Rates Spark: More reasons for rates to go up
Better-than-expected data from the eurozone and the US, and looser fiscal policies leading to a repricing of Bank of England easing expectations, have pushed rates higher. Long-end levels still don’t imply much of a term premium, limiting the downside in rates. Today sees eurozone flash CPI, but a more pivotal data point is tomorrow’s US jobs data
Arguments for higher rates still outweigh for now, although Friday's payrolls remain pivotal
Markets are becoming more volatile on the back of data which keeps defying expectations. The first third-quarter GDP reading for the eurozone beat expectations, while the first country flash CPI readings came in above expectations. Both noticeably pushed up front-end rates (although there may well be some spillover from the UK, see below): 4bp was shaved off from December easing expectations with the 31bp priced now reflecting a 20-25% chance of a larger 50bp ECB cut, and further out the 1m rate 1y ahead shot up by almost 13bp to above 1.9% again.
There were also some comments from ECB board member Schnabel to counter any impression that the hawks had thrown in the towel already – she saw low risks of inflation persistently undershooting. While removing restrictiveness was appropriate, there is no need to move below neutral.
Meanwhile, in the US, third-quarter GDP growth was a touch below expectations, but it contained a surprisingly strong personal consumption contribution. The quarterly PCE rate also notched a little higher pointing to some upside risks for today’s September reading, if there are no revisions to July’s and August’s figures. There was also the ADP payrolls estimate coming in above all expectations.

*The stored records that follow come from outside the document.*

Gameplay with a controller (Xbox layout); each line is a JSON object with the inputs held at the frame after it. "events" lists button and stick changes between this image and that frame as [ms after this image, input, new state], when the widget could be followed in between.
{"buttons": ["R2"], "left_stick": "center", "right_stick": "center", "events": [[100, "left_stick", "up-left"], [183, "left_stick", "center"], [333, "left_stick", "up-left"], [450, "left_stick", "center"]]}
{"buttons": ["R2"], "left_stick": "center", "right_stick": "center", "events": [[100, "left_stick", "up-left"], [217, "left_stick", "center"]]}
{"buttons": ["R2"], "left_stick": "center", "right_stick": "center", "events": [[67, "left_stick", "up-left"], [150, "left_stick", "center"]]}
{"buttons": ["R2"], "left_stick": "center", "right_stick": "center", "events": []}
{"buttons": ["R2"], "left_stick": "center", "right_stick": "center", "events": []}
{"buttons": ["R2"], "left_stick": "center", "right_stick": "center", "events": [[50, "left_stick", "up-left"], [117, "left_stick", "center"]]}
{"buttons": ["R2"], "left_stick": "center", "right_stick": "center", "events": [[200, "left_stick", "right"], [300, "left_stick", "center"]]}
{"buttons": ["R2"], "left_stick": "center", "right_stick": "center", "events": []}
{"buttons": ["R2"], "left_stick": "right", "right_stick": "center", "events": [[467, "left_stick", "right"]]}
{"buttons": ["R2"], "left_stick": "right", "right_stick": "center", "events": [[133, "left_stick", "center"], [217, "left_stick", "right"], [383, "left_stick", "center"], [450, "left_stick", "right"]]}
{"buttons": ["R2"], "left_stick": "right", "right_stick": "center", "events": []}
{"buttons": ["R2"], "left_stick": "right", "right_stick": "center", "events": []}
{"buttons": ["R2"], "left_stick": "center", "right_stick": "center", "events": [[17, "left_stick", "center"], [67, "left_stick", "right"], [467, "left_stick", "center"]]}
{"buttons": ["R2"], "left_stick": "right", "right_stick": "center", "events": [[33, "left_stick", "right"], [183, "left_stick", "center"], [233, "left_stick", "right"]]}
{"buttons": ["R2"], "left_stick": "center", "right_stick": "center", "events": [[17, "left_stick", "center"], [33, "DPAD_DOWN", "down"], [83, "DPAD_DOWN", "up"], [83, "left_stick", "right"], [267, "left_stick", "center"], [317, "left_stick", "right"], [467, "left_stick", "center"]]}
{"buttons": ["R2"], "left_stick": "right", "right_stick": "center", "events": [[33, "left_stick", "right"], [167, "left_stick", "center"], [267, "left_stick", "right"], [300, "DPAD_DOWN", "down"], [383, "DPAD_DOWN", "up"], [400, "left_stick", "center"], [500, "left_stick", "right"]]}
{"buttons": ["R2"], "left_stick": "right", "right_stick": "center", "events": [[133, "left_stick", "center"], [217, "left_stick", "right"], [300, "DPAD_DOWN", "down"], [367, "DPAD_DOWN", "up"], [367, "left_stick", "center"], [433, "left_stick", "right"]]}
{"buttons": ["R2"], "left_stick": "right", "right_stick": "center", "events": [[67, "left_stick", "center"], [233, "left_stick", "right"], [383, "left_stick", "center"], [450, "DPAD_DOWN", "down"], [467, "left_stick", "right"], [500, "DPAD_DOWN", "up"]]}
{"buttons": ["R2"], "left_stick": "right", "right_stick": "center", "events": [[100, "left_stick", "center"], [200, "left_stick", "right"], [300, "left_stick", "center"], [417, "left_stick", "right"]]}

In sum, there is little room for rates to move lower in the US for now. Not from current data until we get another signal – the upcoming payrolls will still be pivotal – and also not from a more technical perspective. Here, Fed key rate expectations as reflected by the SOFR futures strip bottom-out at just below 3.6%; the 10y SOFR rate is at 3.75%, not much above and implying very little term premium. While the 10Y Treasury sitting another 50bp higher at 4.25% may seem high, that 50bp is a fair reflection of fiscal deficit concerns and is more prone to widening than tightening until there is some form of plan to get the fiscal deficit down.
Gilt yields jump as budget triggers repricing of Bank Rate
Markets (and we too to be honest) went into the UK’s budget presentation with a fair amount of confidence that no major surprises would be delivered. Indeed, the first part of Chancellor Reeve’s presentation resulted in a relief rally for Gilts. Issuance rose slightly above expectations but was accompanied by a significant increase in taxes to secure fiscal credibility. A Liz Truss moment was averted. But then the move reverted sharply, the 10Y Gilt yield jumped some 20bp to 4.35%, now well above the UST 10Y of 4.25%.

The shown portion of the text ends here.